In our first
post on this blog we identified six pillars needed to revive the Democratic
Party and chart a path to electoral victories.
We also briefly sketched some ideas about the costs and structure of
reform.
The Six Pillars for remaking the
Party are
· Permanent and Local,
· Membership Driven and Service
Providing,
· Focus on Young People Constantly,
· Communicate Information and not just
Advertising,
· Call Time is Killing the Democratic
Party and
We need to innovate, innovate, innovate.
We need to innovate, innovate, innovate.
These six pillars will help build a party that can do the hard work ahead of us. Today we will dig into the first pillar.
Permanent and Local.
Many ideas and assumptions stand
behind this pillar (and others), and we will expand on each as time goes on. But the basics are really simple. There are
way too many places in this country where the Democratic Party is on or near
life support. We don’t mean to denigrate
some of the hard work being done by local Democratic parties in these areas. But
despite this work in huge parts of the country, the Party seems not to exist. For example, in Pennsylvania, one of the
states that tipped the election, Trump took more than 60% of the vote in 49 out
of 67 counties. In a great many counties
his totals were even higher. We’ll
tackle Pennsylvania specifics in a later post, but for now it’s important to
note that the Pennsylvania pattern was repeated in hundreds of counties all
across America.
The goal of permanent
and local is to reverse the downward slide.

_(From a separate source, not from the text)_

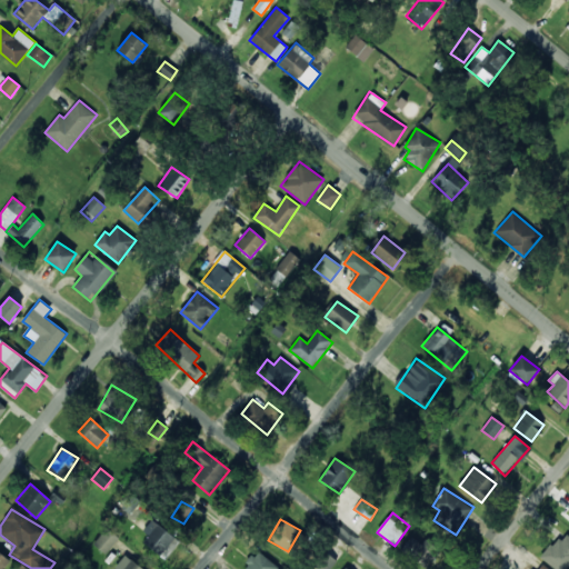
[(143,543),(166,560),(180,540),(151,520),(143,531),(149,535),(143,543)]
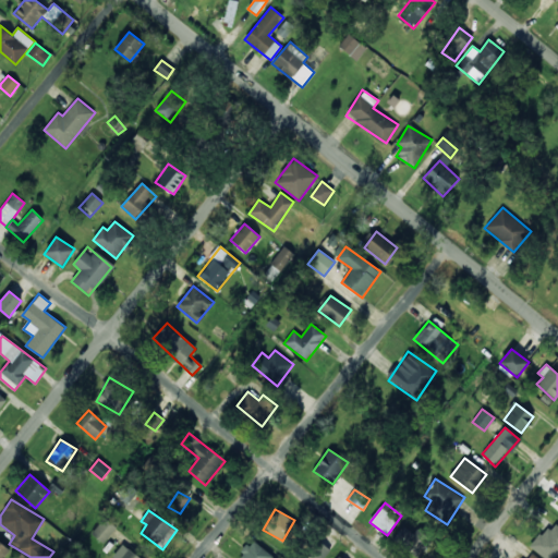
[(104,544),(117,528),(105,518),(92,534),(104,544)]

Local is the first step. We need to
be in all of these counties. The danger we are fighting is very simple to
understand. A party culture can begin to
dominate. All of your neighbors start
voting the same way, and the holdouts begin to wonder why they are holdouts.

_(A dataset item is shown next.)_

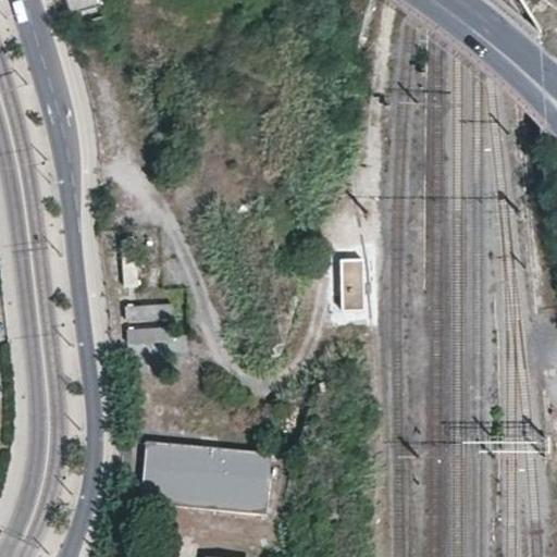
[(71,0),(76,16),(111,5),(108,0),(71,0)]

Even the people who stick with you become less likely to speak up because they
don’t want to be the only one dissenting.
This process can turn a 2-1 county into a 3-1 county, and that kind of
bleeding can kill you. Obviously, the Party’s challenge stems partly from the
message and the issue set, and some of the noise that surrounds our national
media environment. We will address all
of that later too, but as a clear first step up showing up in more places will
help.
We also risk a
somewhat similar problem in our base areas.
This is where permanent is more important than local. Turnout will drop
if voters sense that politicians only come around when they want a community’s
votes but not the rest of the time. Swooping in also has a generally disrespectful
feel even if it works. The problems faced by people are constant. The Party’s
ability to fix them should be too.
There is another key advantage of
permanent and local. By doing things
this way, and by not skipping anywhere, we send an unmistakable message that we
care about the entire country through our physical presence and people on the
ground. This signal helps to short circuit the discussion of which groups the
Democratic Party should focus on or care about. Obviously, as an election
approaches, more resources must go to where Democrats do better. But by starting with the signal that we want
everyone’s vote equally, we skip difficult and potentially unproductive
conversations by merely committing to be everywhere. We tried being smarter and targeting only
some voters. 2016 was the result.
Conclusion: Permanent and local will not fix everything. We will need to flesh out the additional five
pillars, but this is the place to start.